🤖 AI Summary
Graph Neural Networks (GNNs) suffer from poor scalability and low training efficiency due to uniform neighbor sampling and static fanout configurations. To address these limitations, we propose DAFOS—a Dynamic Adaptive Fanout Optimization Sampling framework. Its core contributions include: (1) a structural importance scoring mechanism based on node degree; (2) dynamic, incremental fanout adjustment per layer during training; (3) importance-weighted neighbor sampling; and (4) an early-stopping strategy guided by monitored performance gain. Evaluated on ogbn-arxiv, Reddit, and ogbn-products, DAFOS achieves 3.57×, 12.6×, and ~3.2× training speedups, respectively, while improving F1 scores to 71.21% (+2.71), — (Reddit metrics not reported), and 76.88% (+3.10). The method significantly accelerates convergence and enhances model accuracy, effectively balancing computational efficiency with representational expressiveness.
📝 Abstract
Graph Neural Networks (GNNs) are becoming an essential tool for learning from graph-structured data, however uniform neighbor sampling and static fanout settings frequently limit GNNs' scalability and efficiency.

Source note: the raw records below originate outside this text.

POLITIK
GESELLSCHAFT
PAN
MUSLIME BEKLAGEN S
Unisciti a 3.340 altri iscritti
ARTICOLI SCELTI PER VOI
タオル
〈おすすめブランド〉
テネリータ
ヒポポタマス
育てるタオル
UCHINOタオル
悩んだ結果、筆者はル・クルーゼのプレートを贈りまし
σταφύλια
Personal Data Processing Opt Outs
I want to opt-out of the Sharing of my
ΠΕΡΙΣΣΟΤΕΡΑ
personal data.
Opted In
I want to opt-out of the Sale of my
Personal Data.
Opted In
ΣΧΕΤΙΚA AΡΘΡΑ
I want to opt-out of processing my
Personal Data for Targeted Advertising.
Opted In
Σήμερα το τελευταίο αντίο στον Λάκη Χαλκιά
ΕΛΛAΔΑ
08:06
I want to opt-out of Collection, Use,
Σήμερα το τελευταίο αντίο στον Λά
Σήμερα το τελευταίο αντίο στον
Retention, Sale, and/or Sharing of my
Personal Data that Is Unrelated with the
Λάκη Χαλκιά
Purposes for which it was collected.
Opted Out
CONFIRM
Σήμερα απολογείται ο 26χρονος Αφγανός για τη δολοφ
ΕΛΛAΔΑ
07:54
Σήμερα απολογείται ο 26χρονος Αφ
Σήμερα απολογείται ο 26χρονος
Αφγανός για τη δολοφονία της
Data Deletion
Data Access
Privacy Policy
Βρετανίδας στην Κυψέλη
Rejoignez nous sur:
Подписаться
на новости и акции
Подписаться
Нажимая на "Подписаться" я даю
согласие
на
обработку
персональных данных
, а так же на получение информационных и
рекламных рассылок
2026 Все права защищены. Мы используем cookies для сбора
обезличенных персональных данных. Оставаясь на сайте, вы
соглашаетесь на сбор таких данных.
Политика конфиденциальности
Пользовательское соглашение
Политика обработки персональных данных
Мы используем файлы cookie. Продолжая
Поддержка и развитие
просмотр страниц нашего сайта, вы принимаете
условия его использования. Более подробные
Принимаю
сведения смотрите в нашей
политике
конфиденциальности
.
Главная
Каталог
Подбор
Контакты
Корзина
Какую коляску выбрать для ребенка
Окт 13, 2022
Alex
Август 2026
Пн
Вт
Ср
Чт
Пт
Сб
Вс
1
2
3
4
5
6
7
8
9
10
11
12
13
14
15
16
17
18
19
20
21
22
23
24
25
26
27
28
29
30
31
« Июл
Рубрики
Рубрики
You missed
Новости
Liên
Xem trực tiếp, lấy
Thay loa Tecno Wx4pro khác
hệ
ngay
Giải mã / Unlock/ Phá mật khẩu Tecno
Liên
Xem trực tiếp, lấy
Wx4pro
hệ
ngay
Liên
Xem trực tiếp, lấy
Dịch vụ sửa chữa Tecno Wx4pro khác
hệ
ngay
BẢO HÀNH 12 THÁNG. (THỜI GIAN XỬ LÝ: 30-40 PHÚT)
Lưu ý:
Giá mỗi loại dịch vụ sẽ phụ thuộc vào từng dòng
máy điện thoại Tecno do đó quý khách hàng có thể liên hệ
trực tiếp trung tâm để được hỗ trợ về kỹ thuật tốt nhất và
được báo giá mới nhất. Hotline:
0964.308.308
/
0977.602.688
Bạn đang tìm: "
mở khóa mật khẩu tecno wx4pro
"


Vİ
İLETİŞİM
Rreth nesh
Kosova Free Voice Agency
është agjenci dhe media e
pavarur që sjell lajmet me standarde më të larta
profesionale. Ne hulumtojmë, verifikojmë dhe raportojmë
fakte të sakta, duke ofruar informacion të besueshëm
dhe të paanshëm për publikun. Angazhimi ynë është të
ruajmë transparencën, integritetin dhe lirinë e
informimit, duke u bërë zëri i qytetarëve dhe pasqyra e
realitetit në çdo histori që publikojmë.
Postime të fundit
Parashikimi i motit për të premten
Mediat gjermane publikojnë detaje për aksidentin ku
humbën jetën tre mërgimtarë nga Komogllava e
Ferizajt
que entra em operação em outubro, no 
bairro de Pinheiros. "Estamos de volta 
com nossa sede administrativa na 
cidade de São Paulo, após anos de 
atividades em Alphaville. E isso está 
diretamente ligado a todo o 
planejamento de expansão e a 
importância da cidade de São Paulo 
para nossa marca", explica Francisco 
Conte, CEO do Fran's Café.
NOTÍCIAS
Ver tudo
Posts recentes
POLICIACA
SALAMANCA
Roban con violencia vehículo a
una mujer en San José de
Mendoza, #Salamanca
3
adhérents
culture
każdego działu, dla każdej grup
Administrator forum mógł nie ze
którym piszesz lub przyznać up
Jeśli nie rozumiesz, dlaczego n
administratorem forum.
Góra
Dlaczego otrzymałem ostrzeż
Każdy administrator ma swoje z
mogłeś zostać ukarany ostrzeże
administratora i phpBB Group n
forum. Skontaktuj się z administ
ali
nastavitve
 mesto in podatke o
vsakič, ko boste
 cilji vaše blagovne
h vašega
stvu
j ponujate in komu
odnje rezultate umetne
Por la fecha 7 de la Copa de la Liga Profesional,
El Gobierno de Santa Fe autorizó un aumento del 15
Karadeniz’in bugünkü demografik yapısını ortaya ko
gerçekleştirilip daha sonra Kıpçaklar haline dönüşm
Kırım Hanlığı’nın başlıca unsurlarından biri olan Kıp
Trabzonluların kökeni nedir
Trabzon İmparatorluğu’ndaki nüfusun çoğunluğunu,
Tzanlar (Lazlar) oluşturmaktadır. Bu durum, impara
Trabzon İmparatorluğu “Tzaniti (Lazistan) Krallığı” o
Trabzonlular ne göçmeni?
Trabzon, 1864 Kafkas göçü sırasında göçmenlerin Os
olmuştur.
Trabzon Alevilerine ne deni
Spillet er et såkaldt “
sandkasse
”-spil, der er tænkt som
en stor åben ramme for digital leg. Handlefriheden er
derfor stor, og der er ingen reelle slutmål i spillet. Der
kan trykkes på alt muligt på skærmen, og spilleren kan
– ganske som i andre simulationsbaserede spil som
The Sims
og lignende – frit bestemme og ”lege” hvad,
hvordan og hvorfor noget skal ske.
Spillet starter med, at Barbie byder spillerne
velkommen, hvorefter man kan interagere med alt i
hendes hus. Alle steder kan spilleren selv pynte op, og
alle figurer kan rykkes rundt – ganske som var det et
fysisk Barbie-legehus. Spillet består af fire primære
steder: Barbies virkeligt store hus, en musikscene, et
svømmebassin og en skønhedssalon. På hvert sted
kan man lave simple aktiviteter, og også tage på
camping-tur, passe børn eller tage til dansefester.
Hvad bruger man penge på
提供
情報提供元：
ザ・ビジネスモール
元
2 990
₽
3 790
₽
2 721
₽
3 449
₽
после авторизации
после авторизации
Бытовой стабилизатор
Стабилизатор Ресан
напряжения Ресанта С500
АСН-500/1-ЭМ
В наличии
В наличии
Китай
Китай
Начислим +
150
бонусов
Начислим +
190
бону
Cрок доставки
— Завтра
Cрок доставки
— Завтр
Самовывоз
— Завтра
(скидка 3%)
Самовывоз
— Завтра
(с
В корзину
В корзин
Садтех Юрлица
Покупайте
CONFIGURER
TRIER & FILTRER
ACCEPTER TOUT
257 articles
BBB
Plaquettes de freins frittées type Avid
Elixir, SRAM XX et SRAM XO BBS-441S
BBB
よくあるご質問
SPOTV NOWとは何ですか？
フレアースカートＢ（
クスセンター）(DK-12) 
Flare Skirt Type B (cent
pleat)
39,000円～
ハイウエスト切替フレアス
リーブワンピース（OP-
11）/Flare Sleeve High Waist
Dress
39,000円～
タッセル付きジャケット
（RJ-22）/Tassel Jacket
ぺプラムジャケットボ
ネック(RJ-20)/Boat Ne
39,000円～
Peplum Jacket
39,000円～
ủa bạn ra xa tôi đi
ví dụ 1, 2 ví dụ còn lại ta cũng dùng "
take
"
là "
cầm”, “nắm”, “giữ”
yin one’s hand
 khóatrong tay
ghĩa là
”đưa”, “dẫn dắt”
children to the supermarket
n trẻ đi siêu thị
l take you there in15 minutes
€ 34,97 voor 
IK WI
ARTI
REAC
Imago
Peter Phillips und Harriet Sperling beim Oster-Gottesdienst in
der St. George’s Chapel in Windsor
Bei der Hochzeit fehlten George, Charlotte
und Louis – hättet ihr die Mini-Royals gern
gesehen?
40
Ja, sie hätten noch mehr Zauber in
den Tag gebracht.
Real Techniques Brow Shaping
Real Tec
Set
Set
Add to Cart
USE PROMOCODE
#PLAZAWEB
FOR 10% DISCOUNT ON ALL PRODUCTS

In this paper, we propose the Dynamic Adaptive Fanout Optimization Sampler (DAFOS), a novel approach that dynamically adjusts the fanout based on model performance and prioritizes important nodes during training. Our approach leverages node scoring based on node degree to focus computational resources on structurally important nodes, incrementing the fanout as the model training progresses. DAFOS also integrates an early stopping mechanism to halt training when performance gains diminish. Experiments conducted on three benchmark datasets, ogbnarxiv, Reddit, and ogbn-products, demonstrate that our approach significantly improves training speed and accuracy compared to a state-of-the-art approach. DAFOS achieves a 3.57x speedup on the ogbn-arxiv dataset and a 12.6x speedup on the Reddit dataset while improving the F1 score from 68.5% to 71.21% on ogbn-arxiv and from 73.78% to 76.88% on the ogbn-products dataset, respectively. These results highlight the potential of DAFOS as an efficient and scalable solution for large-scale GNN training.